◆ **Exercise goal**
Below are the records; give again exactly the lines from the one containing "histopathology image of" through the one containing "non-Hodgkin's type, Low", leaving out pictures.

◆ **Data shown**
━━━━━━

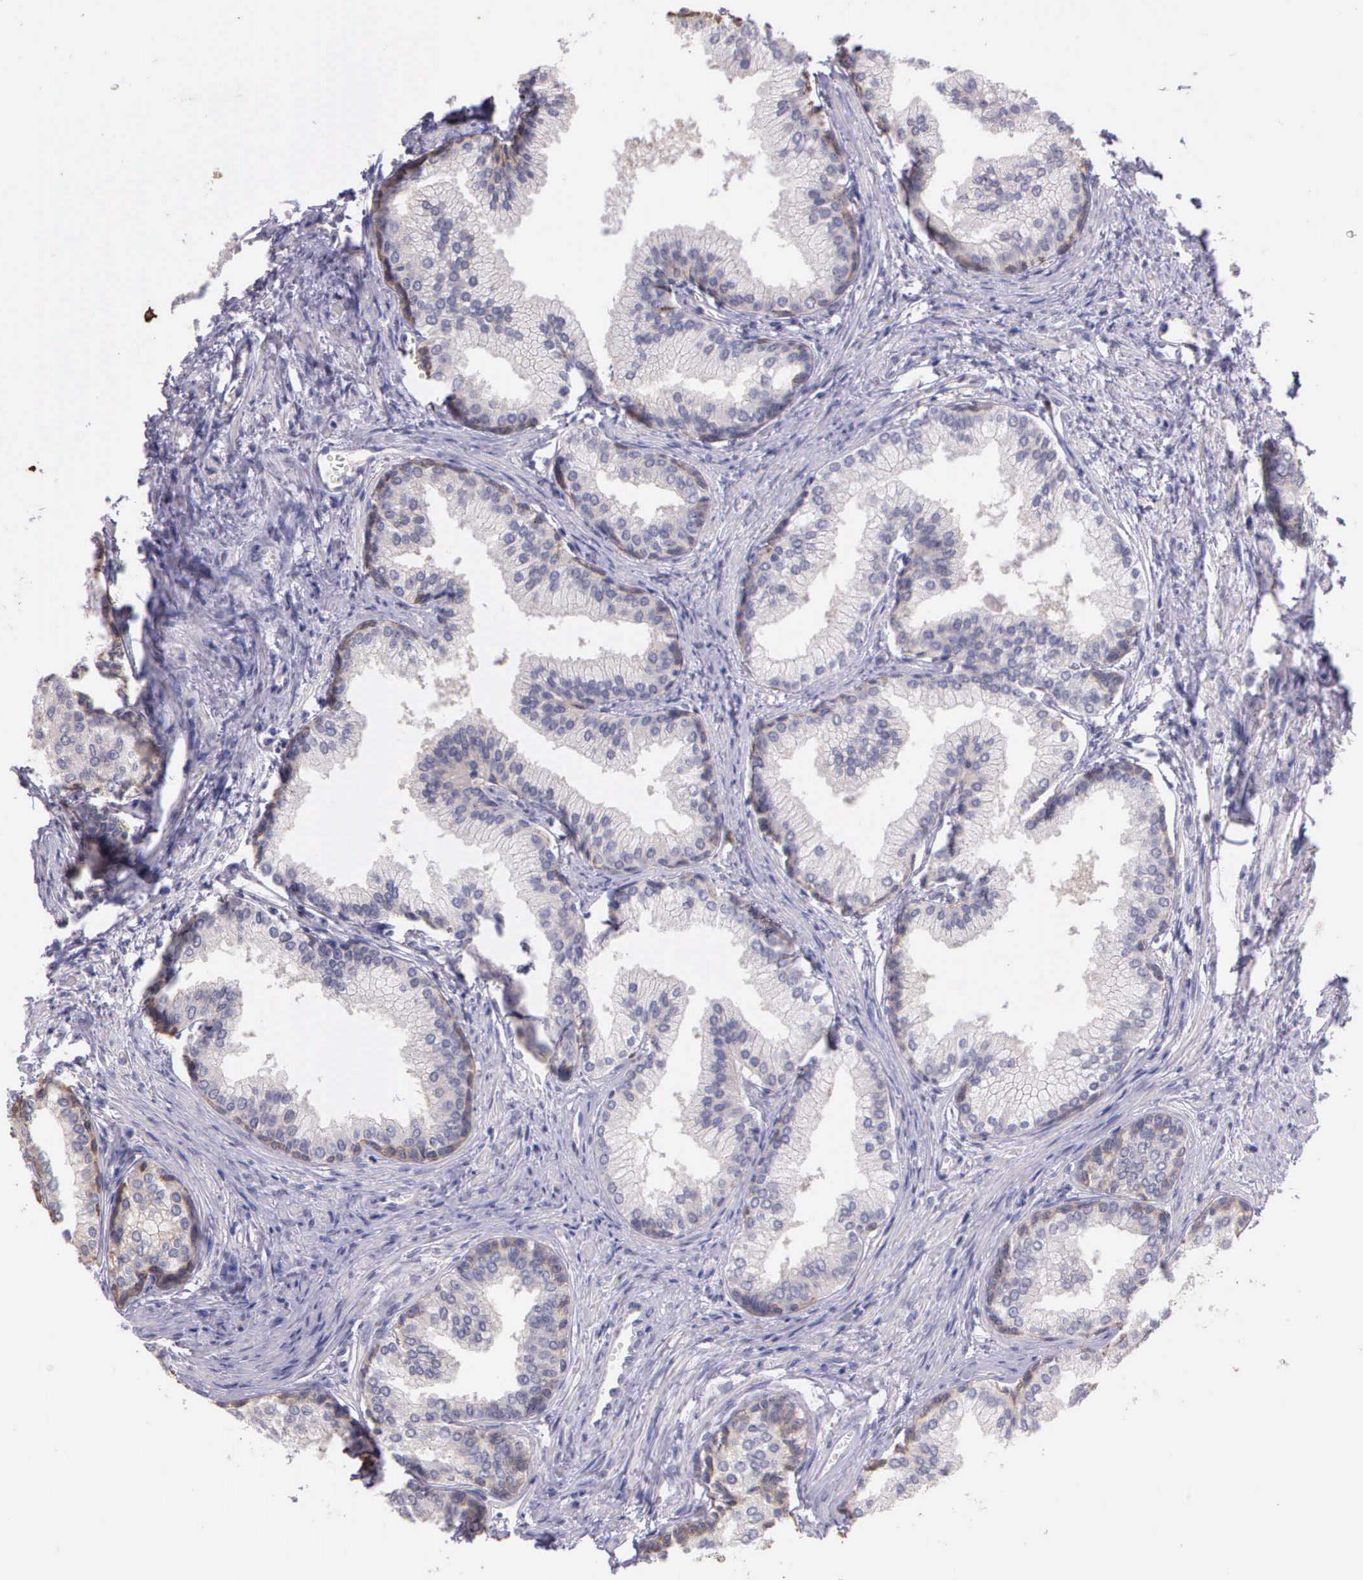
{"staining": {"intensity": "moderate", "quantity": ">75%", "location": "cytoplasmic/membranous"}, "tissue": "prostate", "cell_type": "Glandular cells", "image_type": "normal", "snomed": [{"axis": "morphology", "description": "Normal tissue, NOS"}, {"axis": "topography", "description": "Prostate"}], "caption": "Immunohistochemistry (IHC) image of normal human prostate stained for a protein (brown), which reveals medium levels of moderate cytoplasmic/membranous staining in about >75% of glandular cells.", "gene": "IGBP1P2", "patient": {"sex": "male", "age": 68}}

━━━━━━

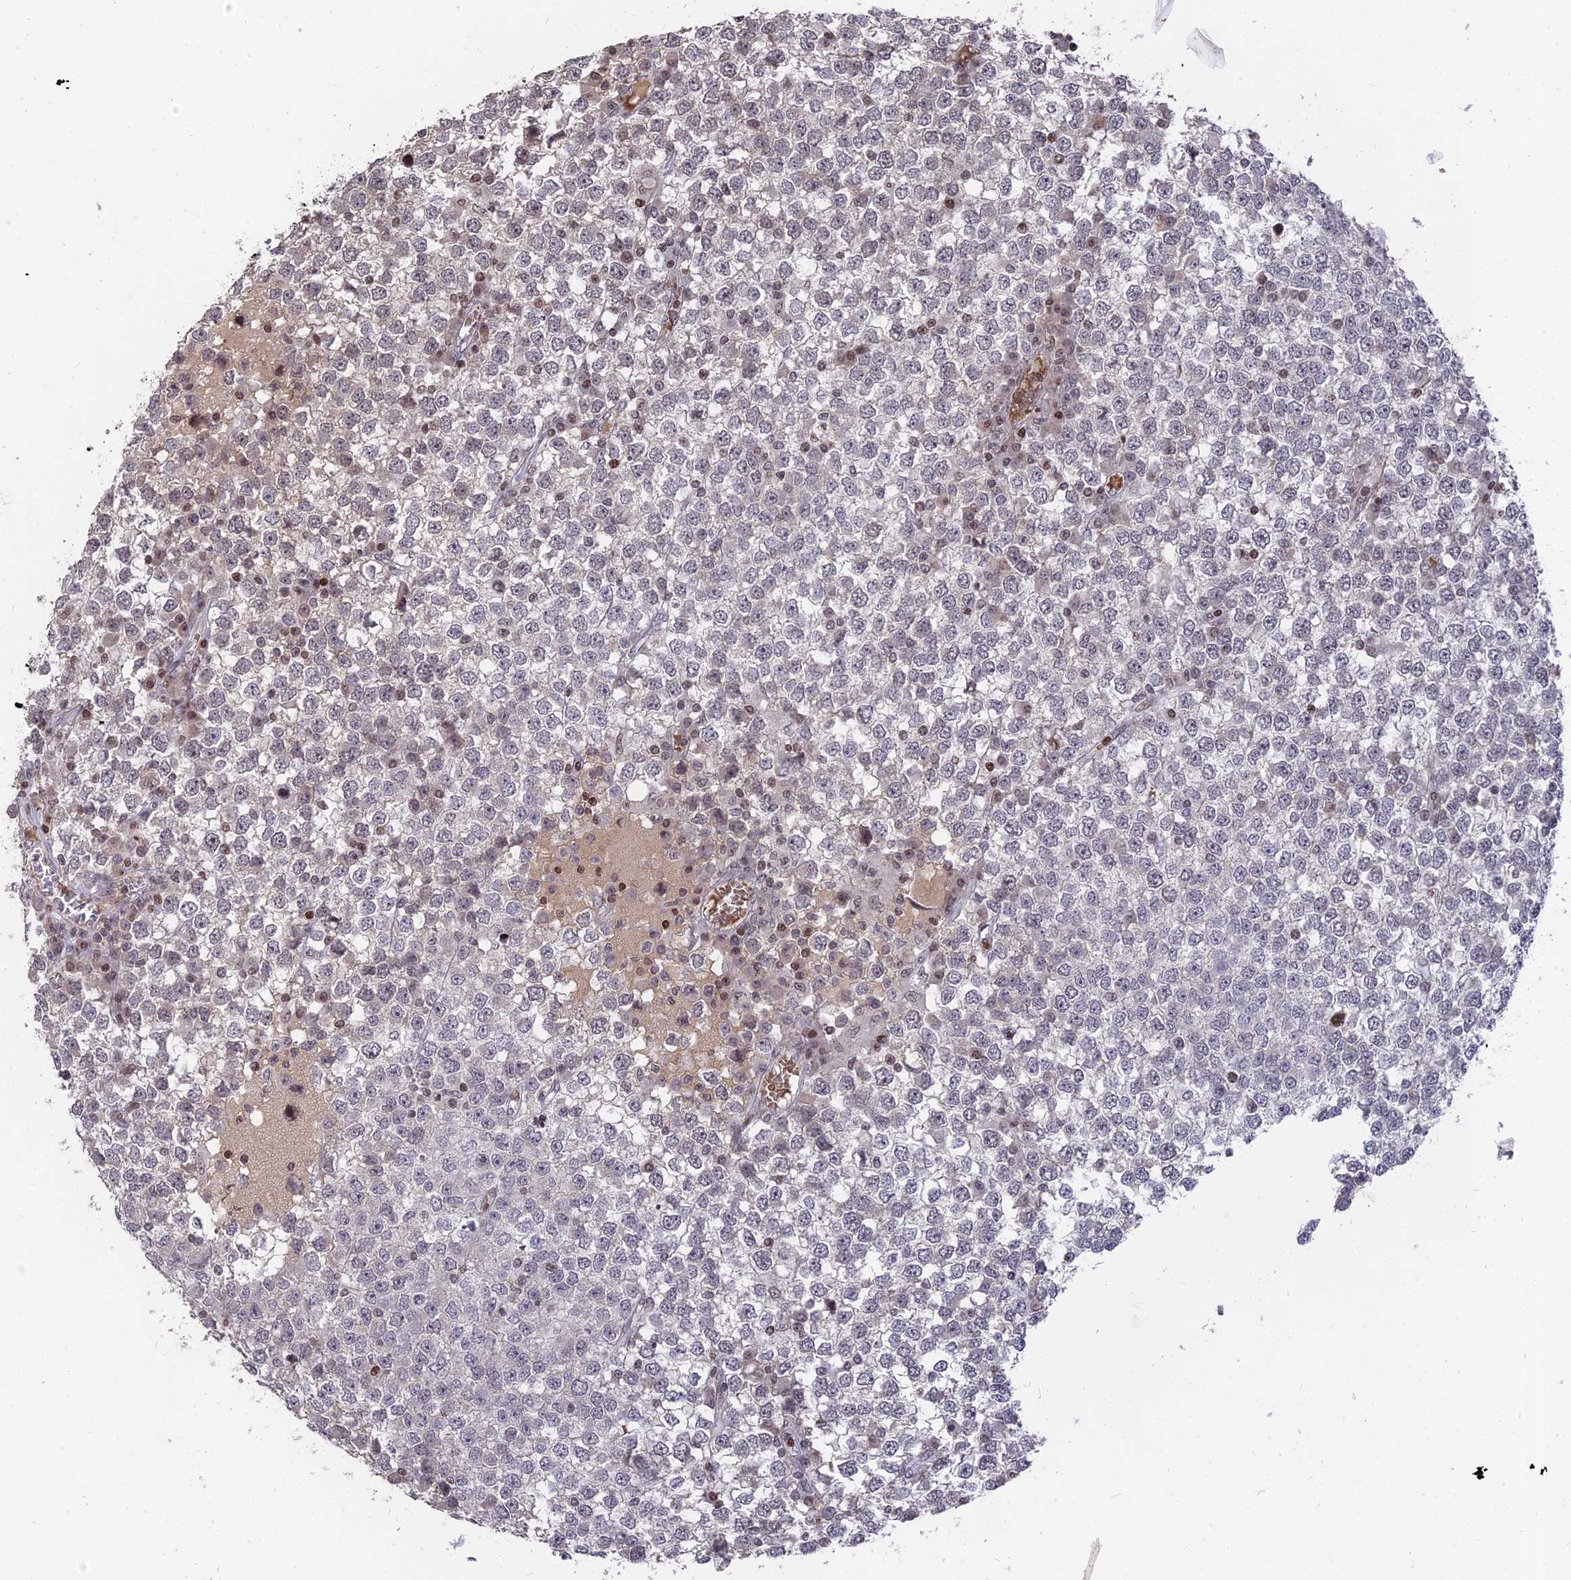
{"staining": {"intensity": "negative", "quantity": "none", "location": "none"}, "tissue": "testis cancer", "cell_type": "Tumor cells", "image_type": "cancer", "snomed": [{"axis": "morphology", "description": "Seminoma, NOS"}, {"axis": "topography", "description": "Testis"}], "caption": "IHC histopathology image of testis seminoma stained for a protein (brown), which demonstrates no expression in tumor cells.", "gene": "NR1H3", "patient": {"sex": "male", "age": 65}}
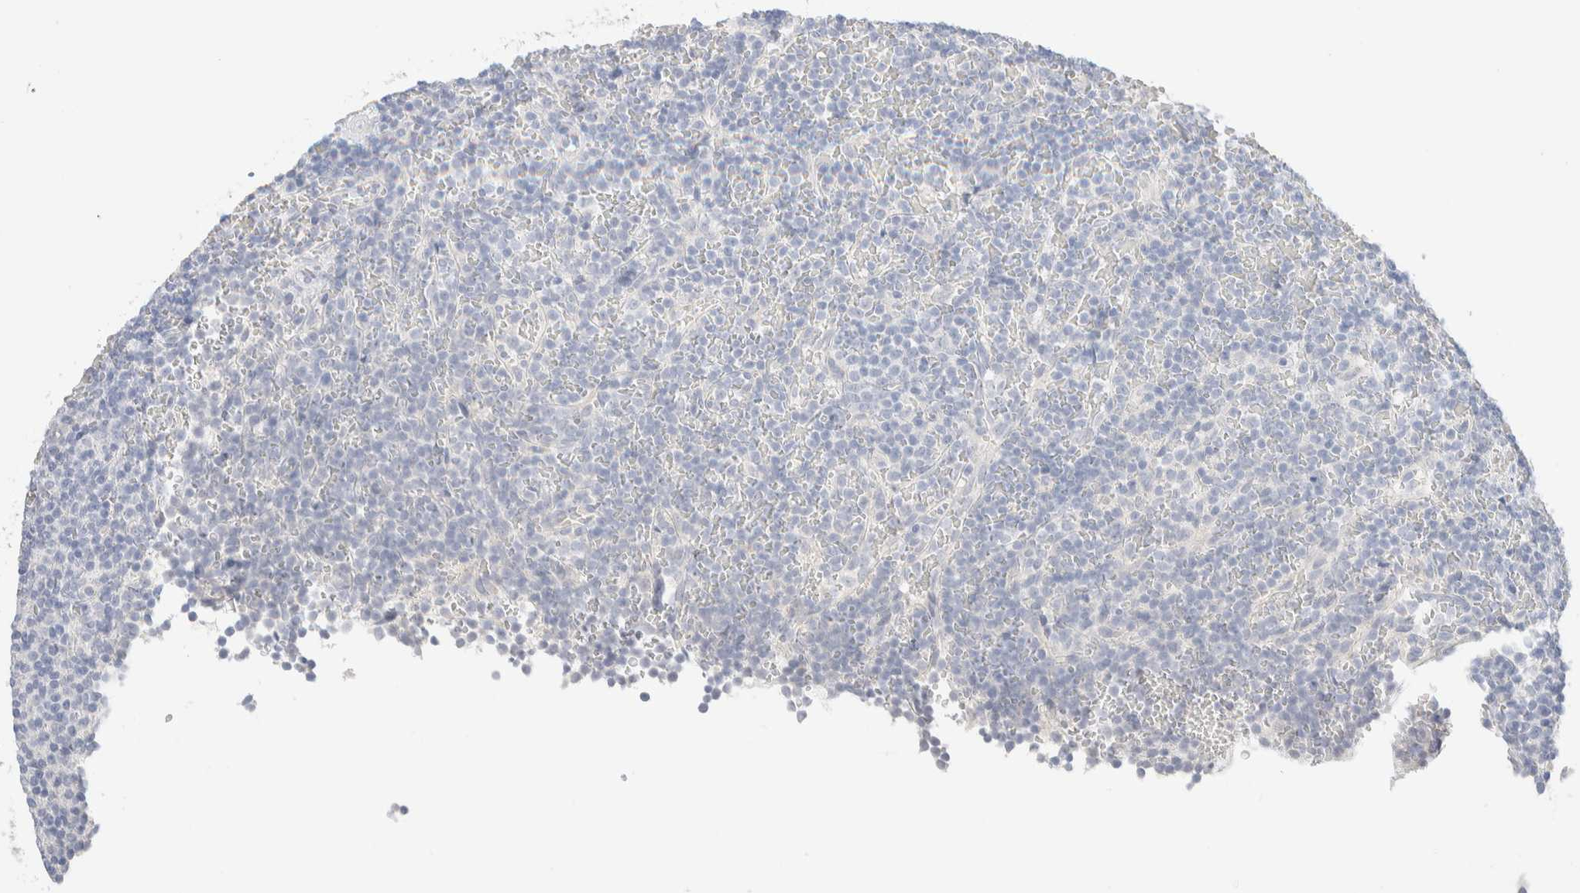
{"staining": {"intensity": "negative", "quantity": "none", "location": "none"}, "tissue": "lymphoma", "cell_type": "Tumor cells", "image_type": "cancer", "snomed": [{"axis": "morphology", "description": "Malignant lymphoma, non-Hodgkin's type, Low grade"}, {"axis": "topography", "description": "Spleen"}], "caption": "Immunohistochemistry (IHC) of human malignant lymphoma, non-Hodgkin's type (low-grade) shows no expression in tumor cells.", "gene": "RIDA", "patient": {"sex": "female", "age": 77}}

━━━━━━

◆ **Reply to the task**
{"staining": {"intensity": "negative", "quantity": "none", "location": "none"}, "tissue": "testis cancer", "cell_type": "Tumor cells", "image_type": "cancer", "snomed": [{"axis": "morphology", "description": "Seminoma, NOS"}, {"axis": "topography", "description": "Testis"}], "caption": "IHC histopathology image of testis seminoma stained for a protein (brown), which demonstrates no expression in tumor cells.", "gene": "NR1H3", "patient": {"sex": "male", "age": 65}}
{"staining": {"intensity": "negative", "quantity": "none", "location": "none"}, "tissue": "lymphoma", "cell_type": "Tumor cells", "image_type": "cancer", "snomed": [{"axis": "morphology", "description": "Malignant lymphoma, non-Hodgkin's type, Low grade"}, {"axis": "topography", "description": "Spleen"}], "caption": "Immunohistochemistry (IHC) of human malignant lymphoma, non-Hodgkin's type (low-grade) shows no expression in tumor cells.", "gene": "RIDA", "patient": {"sex": "female", "age": 77}}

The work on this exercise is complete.